The P-M equation yielded the lowest potential evaporation, and also exhibited a different trend in variability. The peak value of potential evaporation was during April, while the peak value of actual evaporation occurred in August. The potential evaporation was larger than the actual evaporation in the dry season, and was smaller in the wet season. This was likely due to the fact that the elevated moisture content provided abundant water input for evaporation. Independent studies observed similar phenomena in a remnant forest (Wilson et al., 2001; Zeppel et al., 2008).
The total evapotranspiration in the growing season calculated using the eddy covariance technique was 598 mm, which accounts for 44% of rainfall during the same period. The total evapotranspiration estimated by summing components was 747 mm, which accounts for 55% of rainfall. Lastly, and the potential evaporation calculated using the P-M equation was 427.58 mm, which accounts for 31%. We used the mean value of the eddy covariance and summed components techniques as the total growing season evapotranspiration; and we found that the percentage of evapotranspiration, accounting for water input, was 50%.

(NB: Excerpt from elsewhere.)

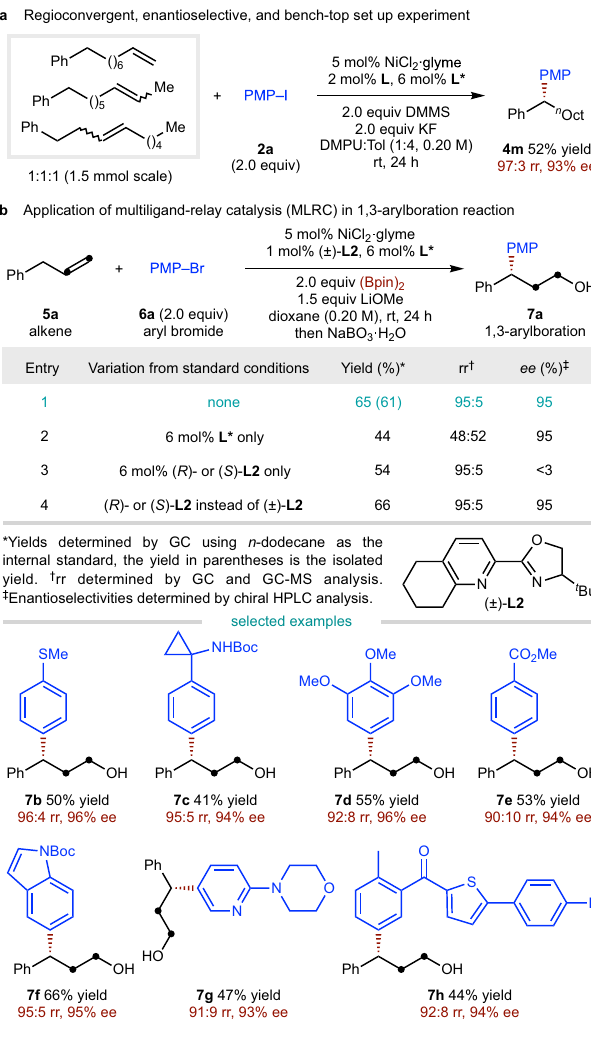
Fig. 5 Regioconvergent experiment and further application. a Regioconvergent, enantioselective, and bench-top set up experiment. b Application of multiligand-relay catalysis in 1,3-arylboration reaction.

The isotope approach, when combined with sap flow estimates of total evapotranspiration, can be a very useful alternative for calculating soil evaporation. The summed components and eddy covariance estimates are qualitatively similar during the growing season. The monitoring methods of evaporation components have unique advantages for addressing physiological responses and probing heterogeneous environments (Wilson et al., 2001). In our research, the estimated results of the summed components method were higher than those obtained using the eddy covariance method. There may be errors associated with sampling measurements, such as scaling single tress estimates, steam water sampling, measuring eddy covariance during times of abundant rainfall.

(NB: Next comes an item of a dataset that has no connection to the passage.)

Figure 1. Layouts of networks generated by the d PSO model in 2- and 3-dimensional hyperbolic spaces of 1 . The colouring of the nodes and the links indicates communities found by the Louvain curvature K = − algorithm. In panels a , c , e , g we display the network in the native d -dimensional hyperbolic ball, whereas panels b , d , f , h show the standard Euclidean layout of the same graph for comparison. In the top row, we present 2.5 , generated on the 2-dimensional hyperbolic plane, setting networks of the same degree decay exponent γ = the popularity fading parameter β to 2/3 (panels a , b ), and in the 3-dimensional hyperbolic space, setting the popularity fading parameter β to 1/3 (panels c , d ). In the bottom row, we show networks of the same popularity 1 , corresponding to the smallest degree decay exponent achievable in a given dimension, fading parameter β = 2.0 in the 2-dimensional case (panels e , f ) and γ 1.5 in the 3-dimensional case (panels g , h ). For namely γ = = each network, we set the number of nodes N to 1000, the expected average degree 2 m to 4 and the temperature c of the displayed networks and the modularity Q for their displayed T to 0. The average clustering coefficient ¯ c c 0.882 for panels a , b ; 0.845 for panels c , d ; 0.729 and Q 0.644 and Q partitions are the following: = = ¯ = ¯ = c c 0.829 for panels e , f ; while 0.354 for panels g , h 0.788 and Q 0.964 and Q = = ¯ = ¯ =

The energy balance closure was accepted, suggesting that the estimated results were reliable. We used the mean values of the eddy covariance and summed components techniques as the total evapotranspiration during the growing season; and, accounting for water input, the percentage of evapotranspiration was 50%.
The methods mentioned above were simple and easy to perform. Furthermore, our data demonstrate that these methods have proven availability at the research location.
This study was funded by the Natural Science Foundation of China (No. 40730634 and No. 40925002). The grant was awarded to Dr. Wang Genxu under the auspices of the "Hundred People" Project of the Chinese Academy of Sciences in support of some research work. We also thank Yang Cao and Li Wei for data support.